━━ Records shown
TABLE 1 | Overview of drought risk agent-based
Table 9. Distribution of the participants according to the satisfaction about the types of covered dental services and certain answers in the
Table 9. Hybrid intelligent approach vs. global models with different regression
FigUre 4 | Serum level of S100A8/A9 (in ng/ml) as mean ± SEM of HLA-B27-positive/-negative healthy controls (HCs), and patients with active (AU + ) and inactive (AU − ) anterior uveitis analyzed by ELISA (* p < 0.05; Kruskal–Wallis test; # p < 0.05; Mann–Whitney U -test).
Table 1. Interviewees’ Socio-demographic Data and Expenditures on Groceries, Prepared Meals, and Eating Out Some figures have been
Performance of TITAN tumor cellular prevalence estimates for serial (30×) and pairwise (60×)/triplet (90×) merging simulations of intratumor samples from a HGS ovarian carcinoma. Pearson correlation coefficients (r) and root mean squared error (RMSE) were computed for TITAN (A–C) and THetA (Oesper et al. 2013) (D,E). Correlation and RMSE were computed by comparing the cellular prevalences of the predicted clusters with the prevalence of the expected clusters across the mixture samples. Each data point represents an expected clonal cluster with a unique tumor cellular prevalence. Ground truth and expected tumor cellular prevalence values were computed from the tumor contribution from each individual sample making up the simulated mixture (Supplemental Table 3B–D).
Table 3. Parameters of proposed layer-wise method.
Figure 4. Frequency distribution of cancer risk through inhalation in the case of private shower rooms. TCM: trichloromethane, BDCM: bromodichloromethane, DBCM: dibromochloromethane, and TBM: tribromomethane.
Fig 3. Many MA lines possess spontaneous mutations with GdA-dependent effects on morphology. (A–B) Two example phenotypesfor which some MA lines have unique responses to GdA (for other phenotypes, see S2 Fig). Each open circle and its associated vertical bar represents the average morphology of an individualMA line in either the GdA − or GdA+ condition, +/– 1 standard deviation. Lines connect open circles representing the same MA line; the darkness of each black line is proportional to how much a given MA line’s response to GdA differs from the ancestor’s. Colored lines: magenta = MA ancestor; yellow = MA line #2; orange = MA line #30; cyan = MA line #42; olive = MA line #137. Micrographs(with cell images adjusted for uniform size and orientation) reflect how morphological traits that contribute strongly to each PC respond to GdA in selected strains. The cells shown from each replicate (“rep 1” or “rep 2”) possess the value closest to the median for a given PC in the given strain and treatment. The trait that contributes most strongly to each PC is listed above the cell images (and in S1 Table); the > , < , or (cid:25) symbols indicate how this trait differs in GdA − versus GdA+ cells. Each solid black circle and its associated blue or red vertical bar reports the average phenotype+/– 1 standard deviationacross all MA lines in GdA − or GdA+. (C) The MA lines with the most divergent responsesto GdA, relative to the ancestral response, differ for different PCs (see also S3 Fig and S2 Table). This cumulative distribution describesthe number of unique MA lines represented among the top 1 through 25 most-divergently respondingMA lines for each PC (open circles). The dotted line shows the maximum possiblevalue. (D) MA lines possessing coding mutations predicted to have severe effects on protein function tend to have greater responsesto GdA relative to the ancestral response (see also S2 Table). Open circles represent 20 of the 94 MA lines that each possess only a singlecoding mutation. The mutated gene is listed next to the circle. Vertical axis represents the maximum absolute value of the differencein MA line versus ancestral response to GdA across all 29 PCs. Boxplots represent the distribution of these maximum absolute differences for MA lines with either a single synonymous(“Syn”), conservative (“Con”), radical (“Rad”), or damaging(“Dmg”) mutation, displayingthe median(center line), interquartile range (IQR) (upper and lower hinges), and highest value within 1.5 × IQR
━━━━
- **Try it**: Give the listing again, word for word.

- **Reply**:
TABLE 1 | Overview of drought risk agent-based
Table 9. Distribution of the participants according to the satisfaction about the types of covered dental services and certain answers in the
Table 9. Hybrid intelligent approach vs. global models with different regression
FigUre 4 | Serum level of S100A8/A9 (in ng/ml) as mean ± SEM of HLA-B27-positive/-negative healthy controls (HCs), and patients with active (AU + ) and inactive (AU − ) anterior uveitis analyzed by ELISA (* p < 0.05; Kruskal–Wallis test; # p < 0.05; Mann–Whitney U -test).
Table 1. Interviewees’ Socio-demographic Data and Expenditures on Groceries, Prepared Meals, and Eating Out Some figures have been
Performance of TITAN tumor cellular prevalence estimates for serial (30×) and pairwise (60×)/triplet (90×) merging simulations of intratumor samples from a HGS ovarian carcinoma. Pearson correlation coefficients (r) and root mean squared error (RMSE) were computed for TITAN (A–C) and THetA (Oesper et al. 2013) (D,E). Correlation and RMSE were computed by comparing the cellular prevalences of the predicted clusters with the prevalence of the expected clusters across the mixture samples. Each data point represents an expected clonal cluster with a unique tumor cellular prevalence. Ground truth and expected tumor cellular prevalence values were computed from the tumor contribution from each individual sample making up the simulated mixture (Supplemental Table 3B–D).
Table 3. Parameters of proposed layer-wise method.
Figure 4. Frequency distribution of cancer risk through inhalation in the case of private shower rooms. TCM: trichloromethane, BDCM: bromodichloromethane, DBCM: dibromochloromethane, and TBM: tribromomethane.
Fig 3. Many MA lines possess spontaneous mutations with GdA-dependent effects on morphology. (A–B) Two example phenotypesfor which some MA lines have unique responses to GdA (for other phenotypes, see S2 Fig). Each open circle and its associated vertical bar represents the average morphology of an individualMA line in either the GdA − or GdA+ condition, +/– 1 standard deviation. Lines connect open circles representing the same MA line; the darkness of each black line is proportional to how much a given MA line’s response to GdA differs from the ancestor’s. Colored lines: magenta = MA ancestor; yellow = MA line #2; orange = MA line #30; cyan = MA line #42; olive = MA line #137. Micrographs(with cell images adjusted for uniform size and orientation) reflect how morphological traits that contribute strongly to each PC respond to GdA in selected strains. The cells shown from each replicate (“rep 1” or “rep 2”) possess the value closest to the median for a given PC in the given strain and treatment. The trait that contributes most strongly to each PC is listed above the cell images (and in S1 Table); the > , < , or (cid:25) symbols indicate how this trait differs in GdA − versus GdA+ cells. Each solid black circle and its associated blue or red vertical bar reports the average phenotype+/– 1 standard deviationacross all MA lines in GdA − or GdA+. (C) The MA lines with the most divergent responsesto GdA, relative to the ancestral response, differ for different PCs (see also S3 Fig and S2 Table). This cumulative distribution describesthe number of unique MA lines represented among the top 1 through 25 most-divergently respondingMA lines for each PC (open circles). The dotted line shows the maximum possiblevalue. (D) MA lines possessing coding mutations predicted to have severe effects on protein function tend to have greater responsesto GdA relative to the ancestral response (see also S2 Table). Open circles represent 20 of the 94 MA lines that each possess only a singlecoding mutation. The mutated gene is listed next to the circle. Vertical axis represents the maximum absolute value of the differencein MA line versus ancestral response to GdA across all 29 PCs. Boxplots represent the distribution of these maximum absolute differences for MA lines with either a single synonymous(“Syn”), conservative (“Con”), radical (“Rad”), or damaging(“Dmg”) mutation, displayingthe median(center line), interquartile range (IQR) (upper and lower hinges), and highest value within 1.5 × IQR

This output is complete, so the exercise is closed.